Argo Group Reports Q4 Net Income of $47.8 Million, FY $143.2 Million

February 13, 2014

Bermuda-based Argo Group International Holdings, Ltd. announced its financial results for the fourth quarter of 2013 and for the full year.

Highlights for the fourth quarter ended December 31, 2013 were listed as follows:

– Gross written premiums were $412.9 million, an increase of $23.2 million or 6.0 percent over the fourth quarter of 2012.

– The combined ratio was 95.2 percent compared to 109.6 percent in the fourth quarter of 2012.

– Net favorable prior-year reserve development was $12.1 million (benefiting the combined ratio by 3.6 points), compared with $9.6 million (benefiting the combined ratio by 3.2 points) in the fourth quarter of 2012.

– Estimated pre-tax catastrophe losses were negligible compared to $47.9 million or 16.3 points in the fourth quarter of 2012.

– The current accident year loss ratio, excluding catastrophes, was 59.4 percent compared to 58.1 percent in the fourth quarter of 2012.

– Net income was $47.8 million or $1.74 per diluted share compared to a net loss of $4.7 million or $0.17 per diluted share in the fourth quarter of 2012.

– After-tax operating income was $22.6 million or $0.82 per diluted share compared to an operating loss of $5.9 million or $0.21 per diluted share in the fourth quarter of 2012.

– Book value per share increased 3 percent to $58.96 from $57.38 at Sept. 30, 2013, and 7 percent from $55.22 at Dec. 31, 2012.

– During the quarter the Company repurchased $6.4 million or 149,744 shares of its common stock at an average price of $42.62, which represents 0.6 percent of net shares outstanding at Sept. 30, 2013.

Highlights for the full year 2013 were detailed as follows:

– Gross written premiums were $1.9 billion, an increase of $142.7 million or 8.2 percent over 2012.

– The combined ratio was 97.5 percent compared to 104.6 percent in 2012.

– Net favorable prior-year reserve development was $33.6 million (benefiting the combined ratio by 2.6 points), compared with $27.4 million (benefiting the combined ratio by 2.3 points) in 2012.

– Estimated pre-tax catastrophe losses were $22.7 million or 1.9 points on the combined ratio compared to $69.8 million or 6.2 points in 2012.

– The current accident year loss ratio, excluding catastrophes, was 58.6 percent compared to 60.6 percent in 2012.

– Net income was $143.2 million or $5.14 per diluted share compared to $52.3 million or $1.83 per diluted share in 2012.

– After-tax operating income was $85.4 million or $3.06 per diluted share compared to $38.0 million or $1.33 per diluted share in 2012.

– In 2013, the Company repurchased $45.1 million or 1.1 million shares of its common stock at an average share price of $41.04, which represents 4.4 percent of net shares outstanding at Dec. 31, 2012.

– At Dec. 31, 2013, cash and investments totaled $4.2 billion with a net pre-tax unrealized gain of approximately $243.2 million.

Argo’s earnings report also explained the several references.

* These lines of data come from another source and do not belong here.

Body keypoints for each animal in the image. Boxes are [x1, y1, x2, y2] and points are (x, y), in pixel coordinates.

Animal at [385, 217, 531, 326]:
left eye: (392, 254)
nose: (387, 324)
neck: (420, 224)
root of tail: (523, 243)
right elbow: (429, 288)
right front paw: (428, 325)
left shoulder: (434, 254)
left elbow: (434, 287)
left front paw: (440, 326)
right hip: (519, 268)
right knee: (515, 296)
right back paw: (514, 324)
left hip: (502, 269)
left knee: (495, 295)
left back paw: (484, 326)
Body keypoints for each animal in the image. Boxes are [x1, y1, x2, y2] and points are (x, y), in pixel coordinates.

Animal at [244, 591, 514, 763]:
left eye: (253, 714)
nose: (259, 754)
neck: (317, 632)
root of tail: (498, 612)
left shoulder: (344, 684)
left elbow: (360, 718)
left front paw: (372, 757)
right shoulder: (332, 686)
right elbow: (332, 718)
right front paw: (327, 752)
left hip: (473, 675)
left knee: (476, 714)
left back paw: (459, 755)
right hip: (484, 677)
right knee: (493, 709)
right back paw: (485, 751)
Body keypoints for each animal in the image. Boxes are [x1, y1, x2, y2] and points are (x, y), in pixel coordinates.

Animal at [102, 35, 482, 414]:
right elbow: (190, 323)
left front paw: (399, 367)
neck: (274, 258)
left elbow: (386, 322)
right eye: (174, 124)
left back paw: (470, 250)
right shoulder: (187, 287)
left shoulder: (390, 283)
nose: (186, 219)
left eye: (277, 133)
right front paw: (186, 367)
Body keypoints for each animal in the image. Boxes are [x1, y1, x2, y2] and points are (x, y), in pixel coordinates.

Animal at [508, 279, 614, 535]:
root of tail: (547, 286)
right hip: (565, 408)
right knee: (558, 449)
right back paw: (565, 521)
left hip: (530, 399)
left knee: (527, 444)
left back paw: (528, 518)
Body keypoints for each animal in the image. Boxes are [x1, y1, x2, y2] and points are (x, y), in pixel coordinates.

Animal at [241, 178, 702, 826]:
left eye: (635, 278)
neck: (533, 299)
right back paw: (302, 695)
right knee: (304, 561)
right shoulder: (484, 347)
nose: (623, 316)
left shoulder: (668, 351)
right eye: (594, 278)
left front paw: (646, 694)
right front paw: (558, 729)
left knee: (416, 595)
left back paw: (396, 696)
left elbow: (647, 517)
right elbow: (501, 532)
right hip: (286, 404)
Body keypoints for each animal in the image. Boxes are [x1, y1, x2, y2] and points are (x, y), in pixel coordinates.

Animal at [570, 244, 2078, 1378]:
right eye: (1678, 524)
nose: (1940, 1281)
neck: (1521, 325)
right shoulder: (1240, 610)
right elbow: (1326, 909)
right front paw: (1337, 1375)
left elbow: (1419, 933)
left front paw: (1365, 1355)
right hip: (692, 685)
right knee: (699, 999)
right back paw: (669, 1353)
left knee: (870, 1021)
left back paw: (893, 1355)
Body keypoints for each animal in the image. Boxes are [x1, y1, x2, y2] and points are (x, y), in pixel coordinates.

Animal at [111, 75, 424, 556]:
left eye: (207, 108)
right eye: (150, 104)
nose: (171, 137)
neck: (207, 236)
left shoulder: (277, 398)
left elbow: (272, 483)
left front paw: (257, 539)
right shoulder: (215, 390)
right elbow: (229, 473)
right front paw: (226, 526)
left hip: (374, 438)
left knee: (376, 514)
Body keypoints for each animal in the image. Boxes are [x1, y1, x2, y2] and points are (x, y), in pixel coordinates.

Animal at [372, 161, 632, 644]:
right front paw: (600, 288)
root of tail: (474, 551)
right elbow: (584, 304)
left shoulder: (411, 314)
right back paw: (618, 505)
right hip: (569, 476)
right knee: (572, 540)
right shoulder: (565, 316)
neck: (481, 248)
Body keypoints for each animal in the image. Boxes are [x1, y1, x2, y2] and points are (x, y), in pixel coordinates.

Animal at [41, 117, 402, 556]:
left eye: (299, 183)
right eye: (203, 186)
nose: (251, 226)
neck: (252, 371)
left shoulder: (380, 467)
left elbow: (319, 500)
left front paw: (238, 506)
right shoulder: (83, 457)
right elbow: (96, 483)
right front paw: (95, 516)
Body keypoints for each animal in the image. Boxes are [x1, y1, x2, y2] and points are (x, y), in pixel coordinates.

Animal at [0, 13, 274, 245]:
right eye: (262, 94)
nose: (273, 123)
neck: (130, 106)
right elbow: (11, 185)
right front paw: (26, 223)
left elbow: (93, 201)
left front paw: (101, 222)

The report said: “All per share amounts, except share repurchase figures, are adjusted for the 10 percent stock dividend that was paid on June 17, 2013 to stockholders of record on June 3, 2013.

“All references to catastrophe losses are pre-tax and net of reinsurance and estimated reinstatement premiums. Point impacts on the combined ratio are calculated as the difference between the reported combined ratio and the combined ratio excluding incurred catastrophe losses and associated reinstatement premiums.

“Operating income is defined as net income at an assumed 20 percent effective tax rate excluding net realized investment gains/losses and foreign currency exchange gains/losses.

“Prior year development for 2012 excludes $5.5 million of favorable development in the E&S segment related to unallocated loss adjustment expenses (ULAE).”

Group CEO Mark E. Watson III commented: “Strong fourth quarter results capped off a year of solid progress. Over the year, we achieved profitable top line growth and generated improved underwriting margins in all our businesses. We find ourselves well positioned to benefit from these themes as we enter the new year.”